--- START ---

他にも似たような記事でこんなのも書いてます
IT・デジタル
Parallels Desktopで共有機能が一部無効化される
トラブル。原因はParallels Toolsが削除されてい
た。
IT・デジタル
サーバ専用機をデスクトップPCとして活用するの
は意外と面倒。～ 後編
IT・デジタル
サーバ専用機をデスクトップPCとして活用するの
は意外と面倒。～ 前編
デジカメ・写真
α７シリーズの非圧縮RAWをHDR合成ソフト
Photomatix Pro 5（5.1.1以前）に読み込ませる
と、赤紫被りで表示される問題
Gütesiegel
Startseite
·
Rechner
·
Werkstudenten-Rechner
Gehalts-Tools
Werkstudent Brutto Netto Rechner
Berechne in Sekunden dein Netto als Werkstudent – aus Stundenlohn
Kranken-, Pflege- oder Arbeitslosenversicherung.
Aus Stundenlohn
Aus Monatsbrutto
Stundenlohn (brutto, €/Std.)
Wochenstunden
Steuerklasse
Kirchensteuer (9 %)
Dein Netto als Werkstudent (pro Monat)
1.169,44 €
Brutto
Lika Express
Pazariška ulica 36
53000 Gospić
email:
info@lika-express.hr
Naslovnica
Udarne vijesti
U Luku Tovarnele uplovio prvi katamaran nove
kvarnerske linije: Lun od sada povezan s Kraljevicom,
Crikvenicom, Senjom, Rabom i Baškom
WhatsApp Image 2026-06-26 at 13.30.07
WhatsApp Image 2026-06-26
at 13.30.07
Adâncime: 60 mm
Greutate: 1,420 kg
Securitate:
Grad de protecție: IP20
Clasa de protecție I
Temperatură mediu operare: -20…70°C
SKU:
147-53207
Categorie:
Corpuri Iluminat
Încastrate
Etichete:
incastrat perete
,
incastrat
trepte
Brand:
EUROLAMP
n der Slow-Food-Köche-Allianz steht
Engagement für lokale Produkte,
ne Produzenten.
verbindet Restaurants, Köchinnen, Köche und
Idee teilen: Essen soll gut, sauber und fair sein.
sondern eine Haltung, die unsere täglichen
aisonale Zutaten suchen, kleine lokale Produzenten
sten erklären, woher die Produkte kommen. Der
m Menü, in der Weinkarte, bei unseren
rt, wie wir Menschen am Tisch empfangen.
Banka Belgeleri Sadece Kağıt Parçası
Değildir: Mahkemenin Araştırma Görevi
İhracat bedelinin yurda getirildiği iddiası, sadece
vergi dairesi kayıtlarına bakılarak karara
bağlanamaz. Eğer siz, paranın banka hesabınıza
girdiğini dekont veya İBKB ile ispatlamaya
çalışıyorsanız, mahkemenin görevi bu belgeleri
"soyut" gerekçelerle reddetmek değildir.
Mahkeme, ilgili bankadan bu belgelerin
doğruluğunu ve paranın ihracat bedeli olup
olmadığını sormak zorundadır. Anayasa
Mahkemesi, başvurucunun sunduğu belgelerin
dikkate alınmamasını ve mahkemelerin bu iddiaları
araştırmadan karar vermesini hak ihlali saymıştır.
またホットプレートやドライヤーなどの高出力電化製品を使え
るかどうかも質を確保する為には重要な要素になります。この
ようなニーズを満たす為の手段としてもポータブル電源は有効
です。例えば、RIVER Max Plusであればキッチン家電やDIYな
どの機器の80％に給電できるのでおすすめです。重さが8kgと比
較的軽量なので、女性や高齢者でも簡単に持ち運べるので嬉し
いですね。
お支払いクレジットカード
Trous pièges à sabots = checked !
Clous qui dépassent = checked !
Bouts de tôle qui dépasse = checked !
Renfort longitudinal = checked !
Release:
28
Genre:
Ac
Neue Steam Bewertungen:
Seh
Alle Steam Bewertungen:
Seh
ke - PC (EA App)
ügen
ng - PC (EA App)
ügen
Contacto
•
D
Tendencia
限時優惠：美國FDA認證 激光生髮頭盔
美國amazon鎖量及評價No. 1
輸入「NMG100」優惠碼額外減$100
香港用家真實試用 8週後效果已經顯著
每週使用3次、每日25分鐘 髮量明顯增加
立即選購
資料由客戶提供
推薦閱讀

--- END ---

TO-DO ITEM: Starting with the line that holds "Idee teilen: Essen" and ending with the line that holds "vergi dairesi kayıtlarına bakılarak karara", retype every line in the data above exactly, and nothing else.

RESPONSE:
Idee teilen: Essen soll gut, sauber und fair sein.
sondern eine Haltung, die unsere täglichen
aisonale Zutaten suchen, kleine lokale Produzenten
sten erklären, woher die Produkte kommen. Der
m Menü, in der Weinkarte, bei unseren
rt, wie wir Menschen am Tisch empfangen.
Banka Belgeleri Sadece Kağıt Parçası
Değildir: Mahkemenin Araştırma Görevi
İhracat bedelinin yurda getirildiği iddiası, sadece
vergi dairesi kayıtlarına bakılarak karara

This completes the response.